Just what did Buffett see in buying the Nebraska newspaper? Last week, he explained his logic to World-Herald shareholders. Accoridng to the World-Herald’s Steve Jordon, Buffett said that “the economics of the newspaper business … have changed dramatically in recent years”, and that the industry faces several “big problems” going forward. “[The daily newspaper is] still primary on a lot of things, but it doesn’t have the universality of primariness that really made the paper such an incredible bargain and a necessary purchase for everyone,” he said. He also added, “It is a high-cost form of distribution, as you’re doing everything from cutting down trees all the way to getting a product in my hands early in the morning, and there are a lot of steps in that and a lot of people involved.”
In addition to those two problems, there is a third: free distribution of content. “That’s a business model you have to think through carefully over time,” Buffett said.

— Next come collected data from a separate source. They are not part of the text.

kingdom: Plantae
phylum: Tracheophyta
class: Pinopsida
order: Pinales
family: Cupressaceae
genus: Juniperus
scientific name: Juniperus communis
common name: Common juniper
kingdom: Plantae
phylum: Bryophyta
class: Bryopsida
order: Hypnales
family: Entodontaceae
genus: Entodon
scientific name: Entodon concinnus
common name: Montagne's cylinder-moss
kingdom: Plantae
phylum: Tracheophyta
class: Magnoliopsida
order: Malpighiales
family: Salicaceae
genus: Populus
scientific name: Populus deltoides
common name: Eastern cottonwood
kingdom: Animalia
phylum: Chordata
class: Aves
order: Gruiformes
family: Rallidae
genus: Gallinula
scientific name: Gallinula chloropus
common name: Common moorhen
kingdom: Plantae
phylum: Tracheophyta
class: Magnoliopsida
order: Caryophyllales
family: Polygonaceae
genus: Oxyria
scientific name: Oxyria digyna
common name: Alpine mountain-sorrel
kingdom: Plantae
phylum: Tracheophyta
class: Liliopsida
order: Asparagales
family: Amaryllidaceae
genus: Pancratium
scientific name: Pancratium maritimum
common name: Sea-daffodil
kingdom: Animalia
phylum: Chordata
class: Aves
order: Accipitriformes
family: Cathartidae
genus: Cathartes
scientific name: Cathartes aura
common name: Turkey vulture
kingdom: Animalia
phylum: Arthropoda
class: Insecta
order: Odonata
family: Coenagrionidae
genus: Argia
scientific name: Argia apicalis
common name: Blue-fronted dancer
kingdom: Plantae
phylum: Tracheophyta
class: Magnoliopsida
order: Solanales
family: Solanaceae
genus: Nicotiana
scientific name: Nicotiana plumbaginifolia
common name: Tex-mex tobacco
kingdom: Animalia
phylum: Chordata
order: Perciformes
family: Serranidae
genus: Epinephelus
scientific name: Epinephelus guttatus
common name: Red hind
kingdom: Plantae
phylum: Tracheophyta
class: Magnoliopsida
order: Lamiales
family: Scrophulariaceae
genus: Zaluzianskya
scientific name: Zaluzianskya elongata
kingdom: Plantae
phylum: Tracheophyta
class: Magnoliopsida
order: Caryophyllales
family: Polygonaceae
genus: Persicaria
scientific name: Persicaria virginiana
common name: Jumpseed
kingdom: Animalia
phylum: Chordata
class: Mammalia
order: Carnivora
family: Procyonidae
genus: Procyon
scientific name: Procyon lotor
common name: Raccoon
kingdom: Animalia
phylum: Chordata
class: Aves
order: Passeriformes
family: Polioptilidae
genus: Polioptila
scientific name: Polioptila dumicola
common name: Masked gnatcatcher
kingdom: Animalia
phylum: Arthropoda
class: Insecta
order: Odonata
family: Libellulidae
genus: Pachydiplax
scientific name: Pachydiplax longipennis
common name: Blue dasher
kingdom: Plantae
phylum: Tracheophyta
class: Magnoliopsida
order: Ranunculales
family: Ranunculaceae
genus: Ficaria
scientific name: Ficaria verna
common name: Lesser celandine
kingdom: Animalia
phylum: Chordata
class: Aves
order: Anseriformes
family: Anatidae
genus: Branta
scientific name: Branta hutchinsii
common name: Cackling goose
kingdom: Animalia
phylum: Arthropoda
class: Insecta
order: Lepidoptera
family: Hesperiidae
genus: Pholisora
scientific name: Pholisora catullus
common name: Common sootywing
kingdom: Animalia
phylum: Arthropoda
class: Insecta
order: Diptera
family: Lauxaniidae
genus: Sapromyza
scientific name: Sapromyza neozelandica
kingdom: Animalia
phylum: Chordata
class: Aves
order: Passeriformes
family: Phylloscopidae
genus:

But Buffett added that he thinks newspapers have “a decent future” if they can address one of those three main problems. “So far, I would say the evidence is there will be many papers who can deal with those problems,” Buffett says. “It is still an enormously useful product to a great deal of people. … The great majority (of newspapers) are making money. The question is whether the trends take those papers into a position of loss. I don’t think it has to happen, but I don’t think it’s 100 percent sure it won’t happen. … From what I see, I think The World-Herald will earn a reasonable return on the money we’re laying out for it.”